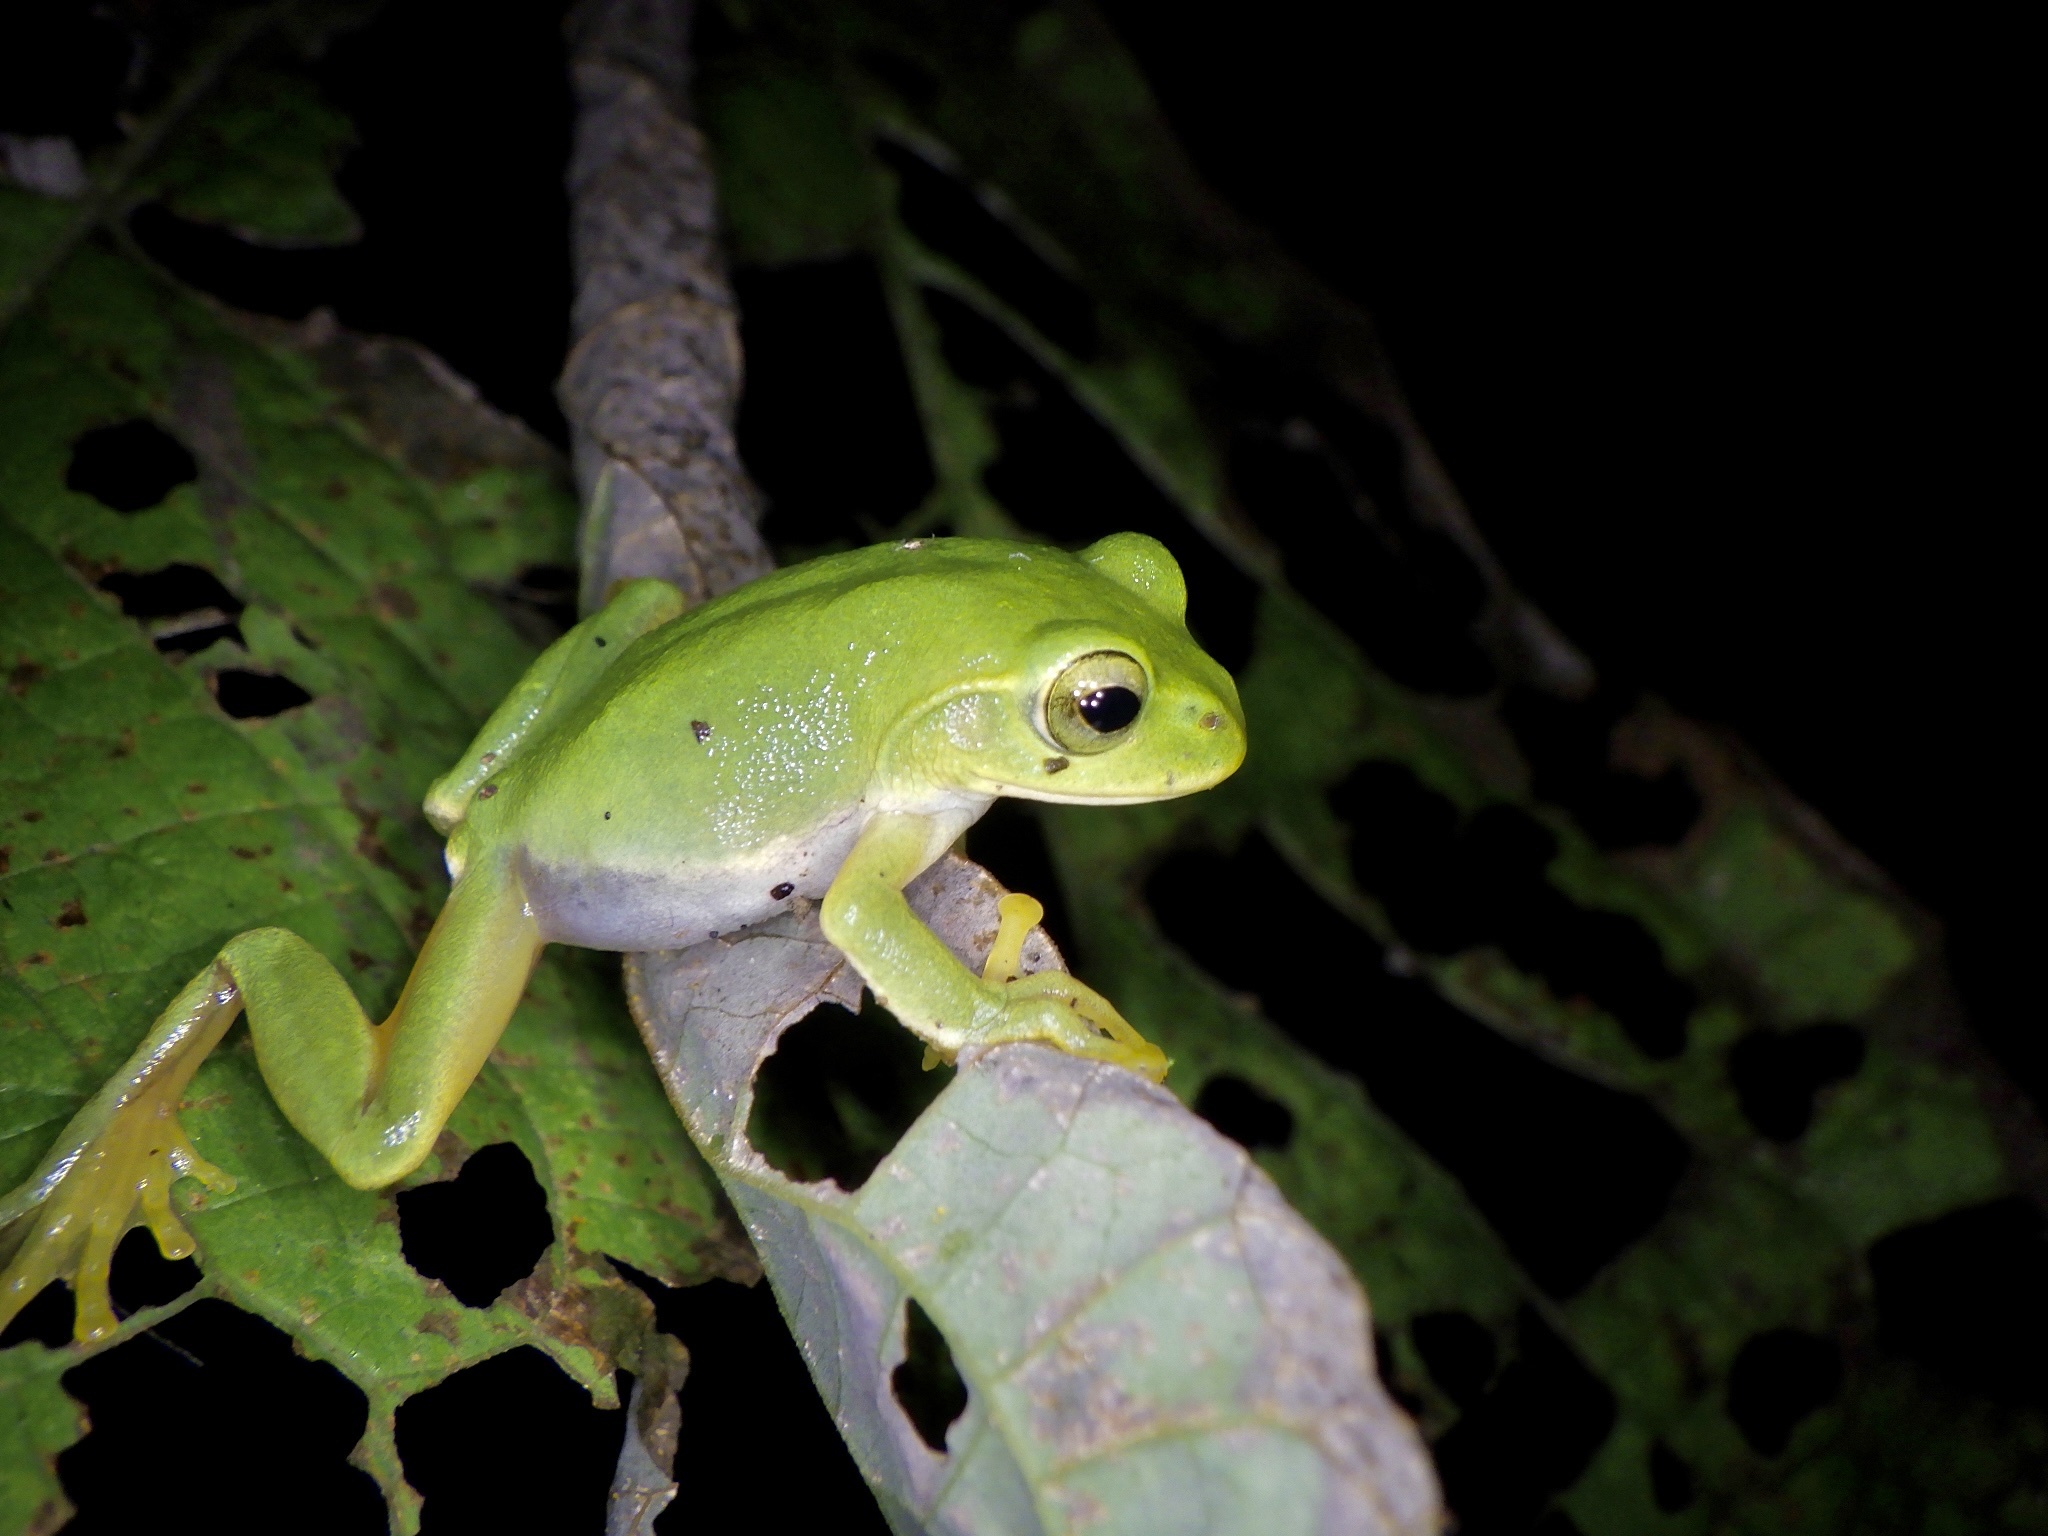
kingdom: Animalia
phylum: Chordata
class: Amphibia
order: Anura
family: Rhacophoridae
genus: Zhangixalus
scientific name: Zhangixalus schlegelii
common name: Japanese gliding frog
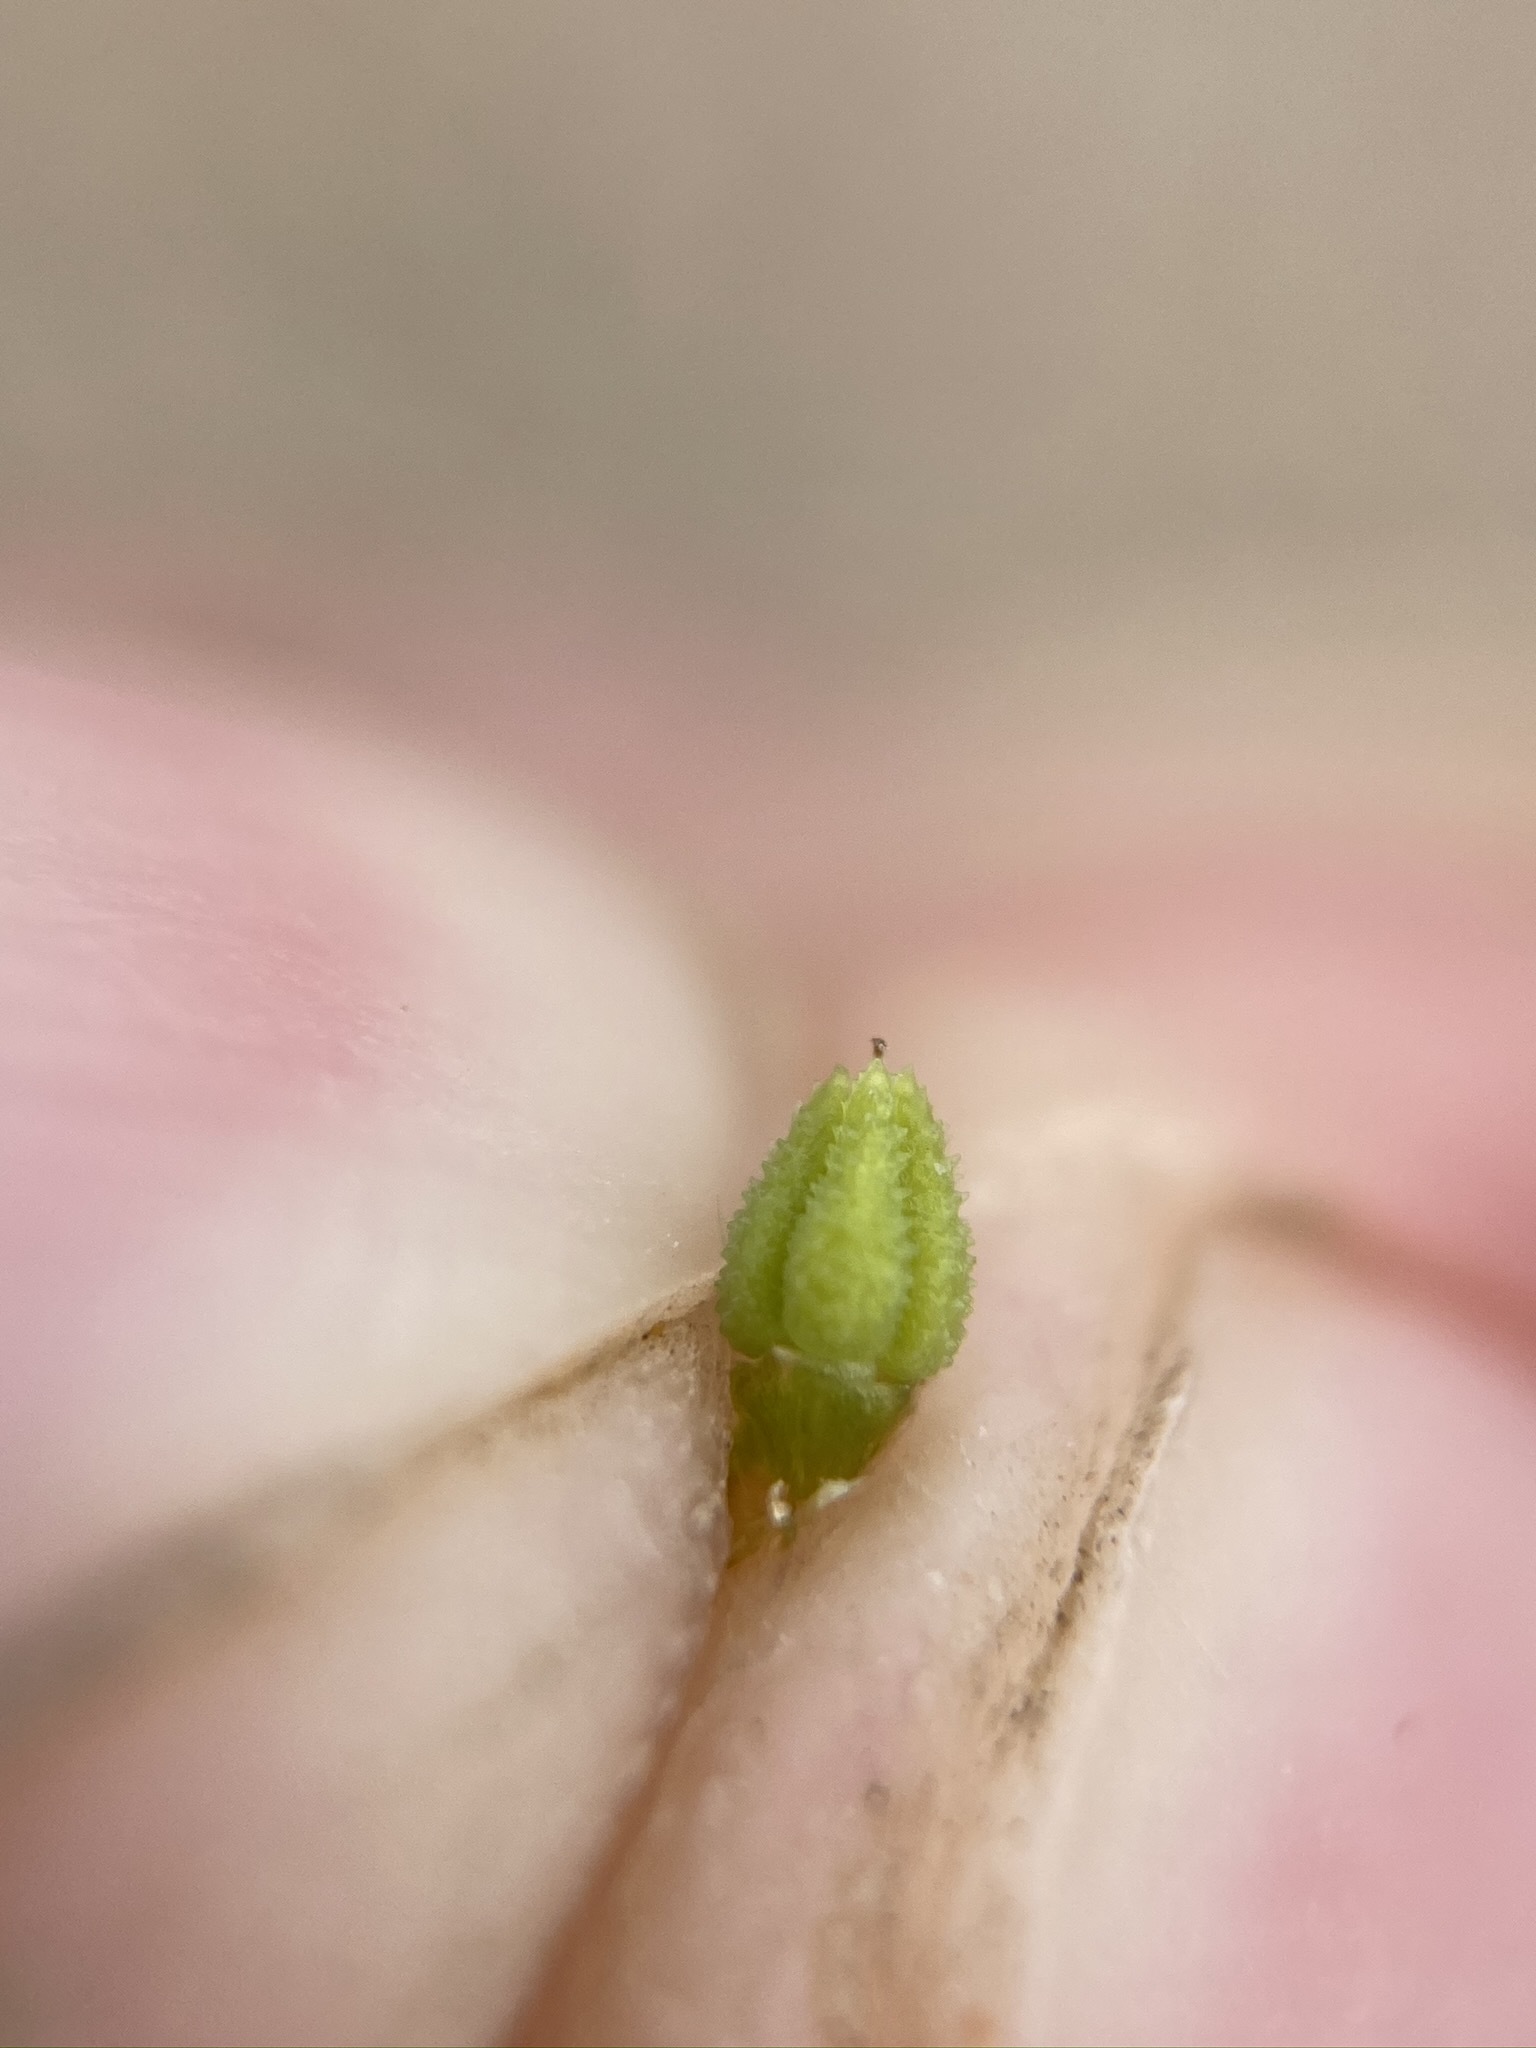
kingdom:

◇ ◇ ◇

Could you convert the lines of every record above into a single numbered list, skipping blank lines and leaving the pictures out?

# [SOLUTION TO THE EXERCISE]
1. kingdom: Animalia
2. phylum: Chordata
3. class: Amphibia
4. order: Anura
5. family: Rhacophoridae
6. genus: Zhangixalus
7. scientific name: Zhangixalus schlegelii
8. common name: Japanese gliding frog
9. kingdom:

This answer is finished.